The Project Arts Centre presents The Last of The Red Wine. the prequel / sequel, open 11 November 2011–14 January 2012. Participants: Doug Fishbone, Hayley Newman, Kim Noble, Sally O’Reilly, Michelle Owoo, Colin Perry, Caroline Smith and Bedwyr Williams


“The Last of the Red Wine (the prequel / sequel).” Exhibition view: Bedwyr Williams, “The Jynx,” 2009–11.

What sort of artists would allow themselves to be involved in a sitcom based in the art world? According to common clichés, they would perhaps be narcissistic or arrogant or obtuse or opportunist. You might think that art is given a hard enough time in the media without ‘insiders’ holding themselves up for ridicule too. Early in 2011, however, an unlikely group of artists, comedians and writers worked together on The Last of the Red Wine, a radio sitcom based in the artworld. Used to being the subject of their own work, the collaborators instead cast themselves in a collective farce, written and performed in the course of one week.

Put together quickly, this sitcom was never going to be of industry standard. It was quite amusing in places and embarrassingly not in others; but the main point of interest was how a group of people with such different ideas of what is funny worked collaboratively, without anyone incurring too heavy an insult or injury. The next instalment of the sitcom at Project Arts Centre, The Last of the Red Wine (the prequel / sequel), dissects the mix of people and personalities involved in the original project and examines the processes of self-representation in their individual practices.

************

* WORK TO BE COMPLETED
Copy out the whole text about The Last of the Red Wine at the Project Arts Centre word for word.

************

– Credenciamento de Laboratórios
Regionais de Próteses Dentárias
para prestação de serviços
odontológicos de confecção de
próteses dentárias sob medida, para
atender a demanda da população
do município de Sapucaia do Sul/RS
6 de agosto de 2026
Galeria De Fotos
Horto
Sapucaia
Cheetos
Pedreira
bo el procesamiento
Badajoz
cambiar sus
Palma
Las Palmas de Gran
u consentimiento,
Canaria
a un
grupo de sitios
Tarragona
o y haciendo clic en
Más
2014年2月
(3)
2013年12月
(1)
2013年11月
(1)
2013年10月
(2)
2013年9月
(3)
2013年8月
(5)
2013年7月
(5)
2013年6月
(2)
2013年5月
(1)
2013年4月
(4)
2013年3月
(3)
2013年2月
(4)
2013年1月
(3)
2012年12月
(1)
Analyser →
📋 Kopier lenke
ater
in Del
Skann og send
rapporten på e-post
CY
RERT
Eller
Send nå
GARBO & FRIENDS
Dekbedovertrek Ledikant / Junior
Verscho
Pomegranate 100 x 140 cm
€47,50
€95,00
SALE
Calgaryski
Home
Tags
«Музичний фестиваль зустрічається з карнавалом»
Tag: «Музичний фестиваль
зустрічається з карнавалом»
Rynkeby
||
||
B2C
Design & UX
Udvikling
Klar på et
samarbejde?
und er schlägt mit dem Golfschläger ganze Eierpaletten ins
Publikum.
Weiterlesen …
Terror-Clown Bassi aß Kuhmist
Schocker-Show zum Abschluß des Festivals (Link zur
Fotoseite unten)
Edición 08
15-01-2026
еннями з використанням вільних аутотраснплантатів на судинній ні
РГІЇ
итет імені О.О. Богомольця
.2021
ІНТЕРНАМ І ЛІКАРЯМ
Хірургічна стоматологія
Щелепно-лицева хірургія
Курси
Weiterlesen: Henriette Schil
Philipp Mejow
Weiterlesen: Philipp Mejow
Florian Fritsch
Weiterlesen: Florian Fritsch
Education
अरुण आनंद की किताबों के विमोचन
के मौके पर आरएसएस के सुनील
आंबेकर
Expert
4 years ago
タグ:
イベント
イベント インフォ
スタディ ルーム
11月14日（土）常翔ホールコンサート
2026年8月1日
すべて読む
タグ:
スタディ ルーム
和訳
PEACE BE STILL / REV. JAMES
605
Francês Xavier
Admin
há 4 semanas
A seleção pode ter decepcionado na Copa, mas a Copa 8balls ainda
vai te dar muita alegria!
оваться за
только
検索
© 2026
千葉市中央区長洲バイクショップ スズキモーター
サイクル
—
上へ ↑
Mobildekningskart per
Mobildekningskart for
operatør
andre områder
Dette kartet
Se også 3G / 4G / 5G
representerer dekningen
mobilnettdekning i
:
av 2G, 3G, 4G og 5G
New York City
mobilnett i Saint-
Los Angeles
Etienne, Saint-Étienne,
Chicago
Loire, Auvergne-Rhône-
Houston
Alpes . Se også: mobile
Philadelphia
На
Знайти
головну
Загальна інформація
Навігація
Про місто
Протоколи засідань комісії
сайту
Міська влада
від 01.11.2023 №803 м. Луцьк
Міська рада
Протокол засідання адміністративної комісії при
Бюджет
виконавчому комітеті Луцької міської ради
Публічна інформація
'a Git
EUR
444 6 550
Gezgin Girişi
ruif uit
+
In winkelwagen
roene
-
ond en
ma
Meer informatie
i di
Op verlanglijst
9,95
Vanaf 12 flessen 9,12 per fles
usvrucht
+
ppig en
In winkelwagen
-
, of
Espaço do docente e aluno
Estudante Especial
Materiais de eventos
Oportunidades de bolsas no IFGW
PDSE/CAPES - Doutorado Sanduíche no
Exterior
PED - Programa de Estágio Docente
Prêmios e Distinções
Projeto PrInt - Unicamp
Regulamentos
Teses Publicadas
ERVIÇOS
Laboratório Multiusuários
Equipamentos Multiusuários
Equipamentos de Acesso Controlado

************

* YOUR RESPONSE
The Project Arts Centre presents The Last of The Red Wine. the prequel / sequel, open 11 November 2011–14 January 2012. Participants: Doug Fishbone, Hayley Newman, Kim Noble, Sally O’Reilly, Michelle Owoo, Colin Perry, Caroline Smith and Bedwyr Williams


“The Last of the Red Wine (the prequel / sequel).” Exhibition view: Bedwyr Williams, “The Jynx,” 2009–11.

What sort of artists would allow themselves to be involved in a sitcom based in the art world? According to common clichés, they would perhaps be narcissistic or arrogant or obtuse or opportunist. You might think that art is given a hard enough time in the media without ‘insiders’ holding themselves up for ridicule too. Early in 2011, however, an unlikely group of artists, comedians and writers worked together on The Last of the Red Wine, a radio sitcom based in the artworld. Used to being the subject of their own work, the collaborators instead cast themselves in a collective farce, written and performed in the course of one week.

Put together quickly, this sitcom was never going to be of industry standard. It was quite amusing in places and embarrassingly not in others; but the main point of interest was how a group of people with such different ideas of what is funny worked collaboratively, without anyone incurring too heavy an insult or injury. The next instalment of the sitcom at Project Arts Centre, The Last of the Red Wine (the prequel / sequel), dissects the mix of people and personalities involved in the original project and examines the processes of self-representation in their individual practices.